Service Port Transport Input
malware-analyzer 5001 multipart/form-data EXE / binary file
steg-analyzer 5002 multipart/form-data Image file
recon-analyzer 5003 application/json {"target": "ip_or_domain"} IP / domain
url-analyzer 5004 application/json {"url": "..."} URL (internal only)
web-analyzer 5005 application/json {"url": "..."} URL

Findings Store

  • Role: Append-only accumulator for all adapter-normalized outputs across all loop passes. Lives inside the Orchestrator service.
  • Interface: append(finding: dict), get_all() -> list[dict], to_json() -> str.
  • Persistence: In-memory during a pipeline run; serialized to disk as findings.json after completion.

Report Generator

  • Role: Takes the full Findings Store, formats via Gemini into a PWNDoc report.
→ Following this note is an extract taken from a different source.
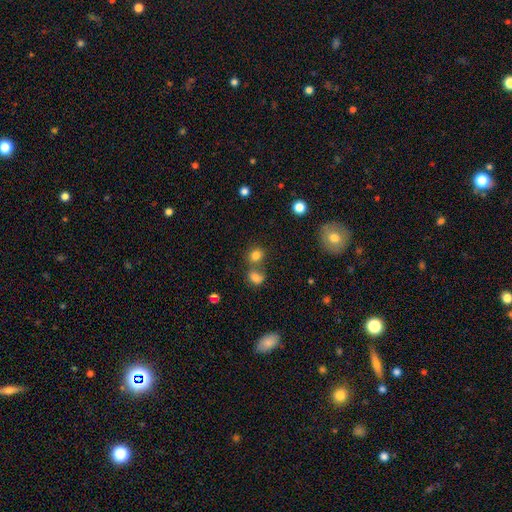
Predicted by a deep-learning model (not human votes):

Lives inside the Orchestrator service.
  • Output formats: JSON, PDF (fpdf2), HTML (Jinja2).
  • Validates Gemini-formatted output against pwndoc_schema.json before writing.

Data Flow Summary

User POST /api/smart-analyze
  → Orchestrator (port 5000)
      → Classifier (pass 1 only, no AI)
          [rule match]  → HTTP POST → Analyzer Service
          [unknown]     → AI Engine → Analyzer Service

      Loop (pass 2..N):
        HTTP POST → Analyzer Service → raw response
        → Adapter → SecFlow contract dict
        → Findings Store.append()
        → AI Engine → next_tool (or null → break)

      End of loop:
        Findings Store.to_json() → Report Generator
        → Gemini AI → PWNDoc → JSON + PDF + HTML

Docker Compose Network

All services communicate over a shared Docker bridge network (secflow-net). The Orchestrator reaches analyzers by Docker service name:

Orchestrator calls Resolves to
http://malware-analyzer:5001 malware-analyzer container
http://steg-analyzer:5002 steg-analyzer container
http://recon-analyzer:5003 recon-analyzer container
http://url-analyzer:5004 url-analyzer container
http://web-analyzer:5005 web-analyzer container

Analyzer service URLs can be overridden via environment variables (MALWARE_ANALYZER_URL, etc.) for local development without Docker.